Vor Beginn der Beatmungstherapie ist nicht sicher abzuschätzen, bei welchem Patienten diese Einschränkungen zu erwarten sind. Grundsätzlich ist die Wahrscheinlichkeit zur Entwicklung einer Augenmuskellähmung (Ophthalmoplegie) erhöht, wenn die ALS bereits vor der Beatmung rasch verläuft (hohe Progression) oder bereits vor der Tracheotomie (diskrete) Hinweise auf eine Verlangsamung der Augenbewegung oder eine Einschränkung des Bewegungsumfanges in der Augenmotorik vorlagen.
Eine weitere Schwierigkeit, die mit einer invasiven Beatmung verbunden ist, besteht in der Notwendigkeit einer »Beatmungspflege«. Die pflegerische Betreuung eines ALS-Patienten mit invasiver Beatmung beinhaltet eine 24-Stunden-Betreuung durch qualifiziertes Personal. Der erhöhte Pflegeumfang wird von den Betroffenen (und Angehörigen) unterschiedlich wahrgenommen. Einerseits stellt die pflegerische Versorgung durch ein spezialisiertes Pflegeteam eine erhebliche Entlastung in der Behandlung und Pflege eines ALS-Patienten dar. Zugleich kann mit der 24-Stunden-Pflege eine Verminderung an Selbstbestimmung und Privatsphäre erlebt werden.
Die »Abhängigkeit« gegenüber Medizintechnik und anderen Menschen (Pflegepersonal) wird durch die invasive Beatmung verstärkt und kann eine psychosoziale Belastung für die Betroffenen und ihr Umfeld darstellen. Der Ort der invasiven Beatmung ist sehr variabel. Nicht in jedem Fall kann eine Beatmung zuhause (eigene Wohnung) gewährleistet werden.
Die Faktoren für die Möglichkeit einer Beatmung in der »Ursprungshäuslichkeit« sind ebenfalls sehr komplex (Region, Wohnbedingung, Verfügbarkeit von Pflegefachkräften, Kostenübernahme, Haltung des Patienten). Zunehmend wird eine invasive Beatmung in Wohngemeinschaften (eigenes Zimmer, aber geteilte Wohnung) oder in Pflegeeinrichtungen realisiert.
Damit ist die invasive Beatmung mit einem Verlassen der ursprünglichen Häuslichkeit und mit dem Umzug in ein neues Umfeld (Wohngemeinschaft, Pflegeeinrichtung) verbunden. Die Notwendigkeit, zugunsten einer invasiven Beatmung das vertraute Wohnumfeld zu verlassen, stellt für einen Teil der Patienten ein Argument gegen die Beatmungstherapie dar.

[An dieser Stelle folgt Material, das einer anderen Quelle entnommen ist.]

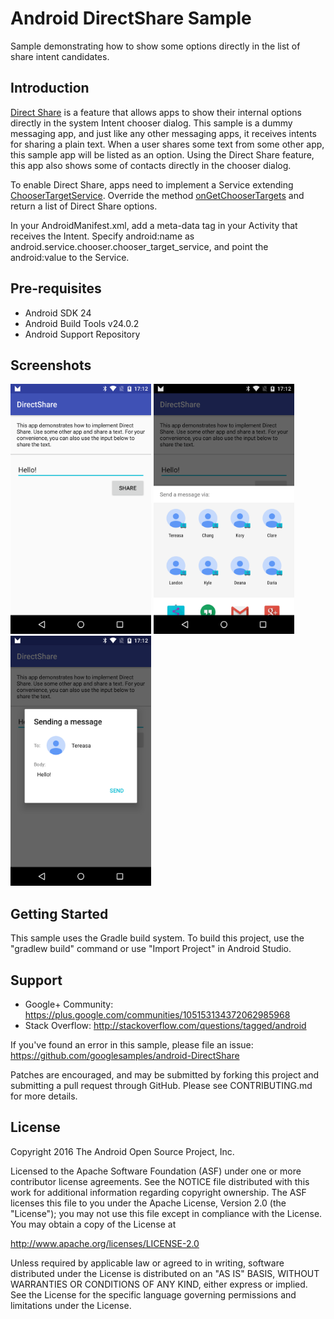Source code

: 
Android DirectShare Sample
===================================

Sample demonstrating how to show some options directly in the list of share intent candidates.

Introduction
------------

[Direct Share][1] is a feature that allows apps to show their internal options directly in the
system Intent chooser dialog. This sample is a dummy messaging app, and just like any other
messaging apps, it receives intents for sharing a plain text. When a user shares some text from some
other app, this sample app will be listed as an option. Using the Direct Share feature, this app
also shows some of contacts directly in the chooser dialog.

To enable Direct Share, apps need to implement a Service extending
[ChooserTargetService][2]. Override the method [onGetChooserTargets][3] and return a list of Direct
Share options.

In your AndroidManifest.xml, add a meta-data tag in your Activity that receives the Intent. Specify
android:name as android.service.chooser.chooser_target_service, and point the android:value to the
Service.

[1]: https://developer.android.com/reference/android/service/chooser/package-summary.html
[2]: https://developer.android.com/reference/android/service/chooser/ChooserTargetService.html
[3]: https://developer.android.com/reference/android/service/chooser/ChooserTargetService.html#onGetChooserTargets(android.content.ComponentName%2C%20android.content.IntentFilter)

Pre-requisites
--------------

- Android SDK 24
- Android Build Tools v24.0.2
- Android Support Repository

Screenshots
-------------

<img src="screenshots/1-main.png" height="400" alt="Screenshot"/> <img src="screenshots/2-intent.png" height="400" alt="Screenshot"/> <img src="screenshots/3-message.png" height="400" alt="Screenshot"/> 

Getting Started
---------------

This sample uses the Gradle build system. To build this project, use the
"gradlew build" command or use "Import Project" in Android Studio.

Support
-------

- Google+ Community: https://plus.google.com/communities/105153134372062985968
- Stack Overflow: http://stackoverflow.com/questions/tagged/android

If you've found an error in this sample, please file an issue:
https://github.com/googlesamples/android-DirectShare

Patches are encouraged, and may be submitted by forking this project and
submitting a pull request through GitHub. Please see CONTRIBUTING.md for more details.

License
-------

Copyright 2016 The Android Open Source Project, Inc.

Licensed to the Apache Software Foundation (ASF) under one or more contributor
license agreements.  See the NOTICE file distributed with this work for
additional information regarding copyright ownership.  The ASF licenses this
file to you under the Apache License, Version 2.0 (the "License"); you may not
use this file except in compliance with the License.  You may obtain a copy of
the License at

http://www.apache.org/licenses/LICENSE-2.0

Unless required by applicable law or agreed to in writing, software
distributed under the License is distributed on an "AS IS" BASIS, WITHOUT
WARRANTIES OR CONDITIONS OF ANY KIND, either express or implied.  See the
License for the specific language governing permissions and limitations under
the License.
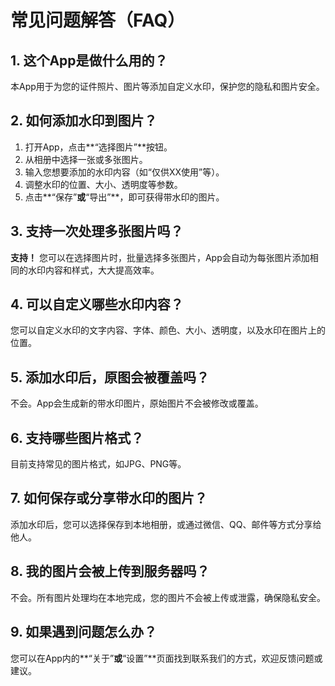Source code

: # 常见问题解答（FAQ）

## 1. 这个App是做什么用的？
本App用于为您的证件照片、图片等添加自定义水印，保护您的隐私和图片安全。

## 2. 如何添加水印到图片？
1. 打开App，点击**“选择图片”**按钮。
2. 从相册中选择一张或多张图片。
3. 输入您想要添加的水印内容（如“仅供XX使用”等）。
4. 调整水印的位置、大小、透明度等参数。
5. 点击**“保存”**或**“导出”**，即可获得带水印的图片。

## 3. 支持一次处理多张图片吗？
**支持！** 您可以在选择图片时，批量选择多张图片，App会自动为每张图片添加相同的水印内容和样式，大大提高效率。

## 4. 可以自定义哪些水印内容？
您可以自定义水印的文字内容、字体、颜色、大小、透明度，以及水印在图片上的位置。

## 5. 添加水印后，原图会被覆盖吗？
不会。App会生成新的带水印图片，原始图片不会被修改或覆盖。

## 6. 支持哪些图片格式？
目前支持常见的图片格式，如JPG、PNG等。

## 7. 如何保存或分享带水印的图片？
添加水印后，您可以选择保存到本地相册，或通过微信、QQ、邮件等方式分享给他人。

## 8. 我的图片会被上传到服务器吗？
不会。所有图片处理均在本地完成，您的图片不会被上传或泄露，确保隐私安全。

## 9. 如果遇到问题怎么办？
您可以在App内的**“关于”**或**“设置”**页面找到联系我们的方式，欢迎反馈问题或建议。
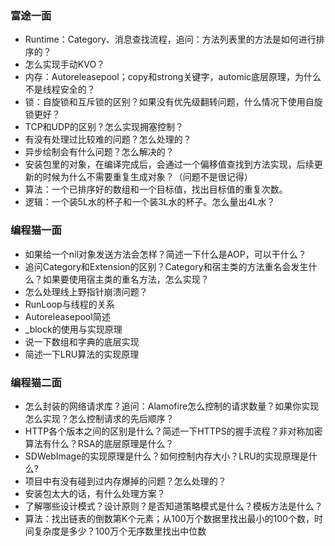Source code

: ### 富途一面

* Runtime：Category、消息查找流程，追问：方法列表里的方法是如何进行排序的？
* 怎么实现手动KVO？
* 内存：Autoreleasepool；copy和strong关键字，automic底层原理，为什么不是线程安全的？
* 锁：自旋锁和互斥锁的区别？如果没有优先级翻转问题，什么情况下使用自旋锁更好？
* TCP和UDP的区别？怎么实现拥塞控制？
* 有没有处理过比较难的问题？怎么处理的？
* 异步绘制会有什么问题？怎么解决的？
* 安装包里的对象，在编译完成后，会通过一个偏移值查找到方法实现，后续更新的时候为什么不需要重复生成对象？（问题不是很记得）
* 算法：一个已排序好的数组和一个目标值，找出目标值的重复次数。
* 逻辑：一个装5L水的杯子和一个装3L水的杯子。怎么量出4L水？

### 编程猫一面

* 如果给一个nil对象发送方法会怎样？简述一下什么是AOP，可以干什么？
* 追问Category和Extension的区别？Category和宿主类的方法重名会发生什么？如果要使用宿主类的重名方法，怎么实现？
* 怎么处理线上野指针崩溃问题？
* RunLoop与线程的关系
* Autoreleasepool简述
* _block的使用与实现原理
* 说一下数组和字典的底层实现
* 简述一下LRU算法的实现原理

### 编程猫二面

* 怎么封装的网络请求库？追问：Alamofire怎么控制的请求数量？如果你实现怎么实现？怎么控制请求的先后顺序？
* HTTP各个版本之间的区别是什么？简述一下HTTPS的握手流程？非对称加密算法有什么？RSA的底层原理是什么？
* SDWebImage的实现原理是什么？如何控制内存大小？LRU的实现原理是什么?
* 项目中有没有碰到过内存爆掉的问题？怎么处理的？
* 安装包太大的话，有什么处理方案？
* 了解哪些设计模式？设计原则？是否知道策略模式是什么？模板方法是什么？
* 算法：找出链表的倒数第K个元素；从100万个数据里找出最小的100个数，时间复杂度是多少？100万个无序数里找出中位数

Insgesamt ist die Entscheidungsfindung über eine invasive Beatmung sehr komplex und wird von medizinischen und sozialen Faktoren gleichermaßen bestimmt. Das Fortschreiten der Erkrankung trotz Beatmung und die psychosozialen Belastungen, die mit einer invasiven Beatmung verbunden sind, stellen die Schwierigkeiten und damit für die Mehrheit der Betroffenen ein »Gegenargument« der invasiven Beatmung dar.